From Sarah Colamarino, Vice President, Corporate Communications, Johnson & Johnson
A few weeks ago, I attended a Youth Sports Safety Clinic for parents, coaches and community members at a local high school here in New Jersey, sponsored by Safe Kids USA and Robert Wood Johnson University Hospital. The clinic explained crucial information, like signs of dehydration and ways to prevent overuse injuries.
JNJ BTW has highlighted youth sports safety over the past few months, so we’ve heard the statistics before. According to Safe Kids, over 38 million kids participate in sports each year, with more than 3.5 million estimated injuries occurring each year. Experts say that almost half of these injuries could have been prevented. As a parent watching from the sidelines, I want my child to have fun, enjoy the game and not be sidelined with an injury
The panel, which featured an athletic trainer, orthopedic surgeon and neurologist, covered a lot of topics, including concussions. Even a minor fall or a collision with another player can result in a concussion. While concussions are most common in sports where collisions are routine, concussions can occur in any sport or recreational activity. So it’s essential that parents, coaches and our children understand and recognize the signs and symptoms of a concussion so that they know what to do in the event one does occur.

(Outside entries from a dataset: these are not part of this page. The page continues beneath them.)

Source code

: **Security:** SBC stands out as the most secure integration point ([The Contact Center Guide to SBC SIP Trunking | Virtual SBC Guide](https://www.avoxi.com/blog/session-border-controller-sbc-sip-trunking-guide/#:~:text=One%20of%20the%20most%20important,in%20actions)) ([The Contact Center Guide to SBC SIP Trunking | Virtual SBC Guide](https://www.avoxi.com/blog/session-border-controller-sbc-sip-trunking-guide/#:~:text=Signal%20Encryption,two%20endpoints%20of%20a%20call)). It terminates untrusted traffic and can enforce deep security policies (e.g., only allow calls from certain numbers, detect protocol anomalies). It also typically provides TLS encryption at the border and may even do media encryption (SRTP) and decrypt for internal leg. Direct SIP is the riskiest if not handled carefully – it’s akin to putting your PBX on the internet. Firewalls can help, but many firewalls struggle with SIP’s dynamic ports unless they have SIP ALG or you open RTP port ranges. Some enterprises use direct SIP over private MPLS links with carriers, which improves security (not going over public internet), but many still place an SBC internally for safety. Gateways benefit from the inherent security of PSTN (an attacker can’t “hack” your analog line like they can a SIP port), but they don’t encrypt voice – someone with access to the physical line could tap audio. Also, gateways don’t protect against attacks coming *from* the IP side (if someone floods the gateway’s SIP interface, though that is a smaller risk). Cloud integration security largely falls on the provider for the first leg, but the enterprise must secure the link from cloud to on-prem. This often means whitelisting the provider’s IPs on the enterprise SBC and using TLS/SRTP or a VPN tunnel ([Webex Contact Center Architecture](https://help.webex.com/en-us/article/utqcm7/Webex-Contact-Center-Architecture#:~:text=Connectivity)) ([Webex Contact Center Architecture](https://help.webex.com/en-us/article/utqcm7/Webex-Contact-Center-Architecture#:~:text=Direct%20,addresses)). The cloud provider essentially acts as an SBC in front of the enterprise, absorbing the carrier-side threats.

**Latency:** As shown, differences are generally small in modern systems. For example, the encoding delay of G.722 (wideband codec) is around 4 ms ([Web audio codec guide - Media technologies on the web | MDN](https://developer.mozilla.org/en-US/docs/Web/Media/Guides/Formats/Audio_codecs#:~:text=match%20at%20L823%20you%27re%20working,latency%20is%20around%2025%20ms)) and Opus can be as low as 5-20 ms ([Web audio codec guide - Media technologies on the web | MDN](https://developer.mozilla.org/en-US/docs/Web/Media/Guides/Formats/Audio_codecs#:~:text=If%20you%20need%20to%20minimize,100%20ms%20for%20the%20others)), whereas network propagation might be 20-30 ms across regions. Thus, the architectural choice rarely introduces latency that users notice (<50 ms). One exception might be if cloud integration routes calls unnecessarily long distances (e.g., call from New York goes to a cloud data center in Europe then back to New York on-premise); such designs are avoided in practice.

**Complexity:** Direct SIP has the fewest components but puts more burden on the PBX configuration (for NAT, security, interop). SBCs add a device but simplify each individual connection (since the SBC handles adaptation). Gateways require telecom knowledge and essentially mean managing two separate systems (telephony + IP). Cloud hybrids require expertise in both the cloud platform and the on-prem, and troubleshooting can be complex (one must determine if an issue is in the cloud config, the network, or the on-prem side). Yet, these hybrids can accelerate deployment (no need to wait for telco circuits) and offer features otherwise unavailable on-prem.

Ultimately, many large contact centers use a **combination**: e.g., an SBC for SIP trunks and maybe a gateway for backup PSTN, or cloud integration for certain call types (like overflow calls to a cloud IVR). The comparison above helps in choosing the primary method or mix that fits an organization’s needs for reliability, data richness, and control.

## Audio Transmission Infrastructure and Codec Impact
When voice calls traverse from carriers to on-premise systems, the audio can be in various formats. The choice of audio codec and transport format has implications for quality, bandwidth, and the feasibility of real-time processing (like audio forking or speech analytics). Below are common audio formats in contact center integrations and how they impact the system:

There are many symptoms that could indicate that a player has been concussed. Some of these symptoms include:
- Balance problems
- Difficulty communicating or concentrating
- Feeling mentally foggy
- Memory difficulties
For a complete list of signs and symptoms of a concussion, visit the CDC’s website focused on concussions.
So what should you do when a child may have a concussion? First and foremost, make sure the coach takes your child out of the game or practice immediately, and ensure your child does not t return to play until they have been cleared by a health care professional. The symptoms noted above can last from several minutes to months. Sometimes these symptoms can last even longer. If an athlete jumps back into the game or practice before his brain has healed properly, long-term damage is a real potential. I think we can agree that no game, practice, or championship is that important.

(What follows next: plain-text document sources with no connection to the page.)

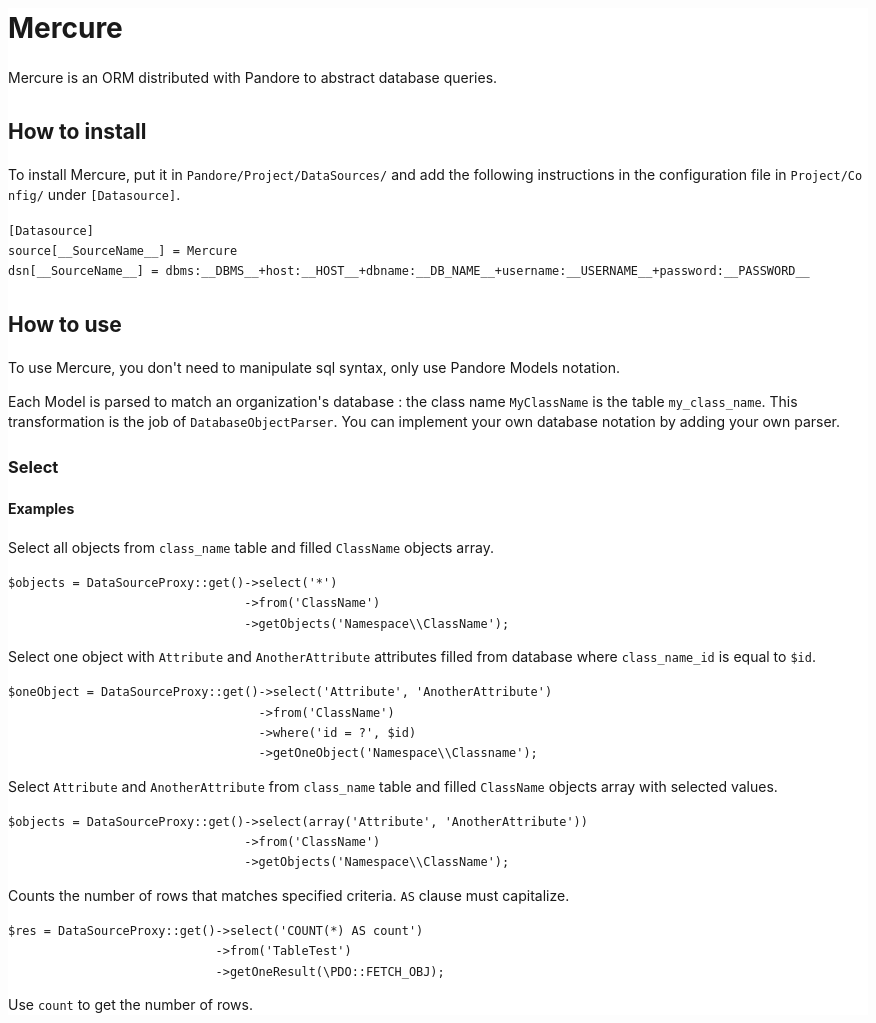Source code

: # Mercure

Mercure is an ORM distributed with Pandore to abstract database queries.

## How to install

To install Mercure, put it in `Pandore/Project/DataSources/` and add the following instructions in the configuration file in `Project/Config/` under `[Datasource]`.

    [Datasource]
    source[__SourceName__] = Mercure
    dsn[__SourceName__] = dbms:__DBMS__+host:__HOST__+dbname:__DB_NAME__+username:__USERNAME__+password:__PASSWORD__

## How to use

To use Mercure, you don't need to manipulate sql syntax, only use Pandore Models notation.

Each Model is parsed to match an organization's database : the class name `MyClassName` is the table `my_class_name`. This transformation is the job of `DatabaseObjectParser`. You can implement your own database notation by adding your own parser.

### Select

#### Examples

Select all objects from `class_name` table and filled `ClassName` objects array.

    $objects = DataSourceProxy::get()->select('*')
                                     ->from('ClassName')
                                     ->getObjects('Namespace\\ClassName');

Select one object with `Attribute` and `AnotherAttribute` attributes filled from database where `class_name_id` is equal to `$id`.

    $oneObject = DataSourceProxy::get()->select('Attribute', 'AnotherAttribute')
                                       ->from('ClassName')
                                       ->where('id = ?', $id)
                                       ->getOneObject('Namespace\\Classname');

Select `Attribute` and `AnotherAttribute` from `class_name` table and filled `ClassName` objects array with selected values.

    $objects = DataSourceProxy::get()->select(array('Attribute', 'AnotherAttribute'))
                                     ->from('ClassName')
                                     ->getObjects('Namespace\\ClassName');

Counts the number of rows that matches specified criteria. `AS` clause must capitalize.

    $res = DataSourceProxy::get()->select('COUNT(*) AS count')
                                 ->from('TableTest')
                                 ->getOneResult(\PDO::FETCH_OBJ);

Use `count` to get the number of rows.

Looking for more information on concussions, their effects and what to do to prevent and treat them? Safe Kids USA and the CDC put together a concussion fact sheet for coaches, parents and schools, which has beneficial information for school teachers and nurses, and student athletes as well.
It’s important for kids to have fun, but it’s also important for kids to be safe. Talk to your kids and their coaches about the safety of your children. It’s an easy thing to do to ensure a safe and successful sports season.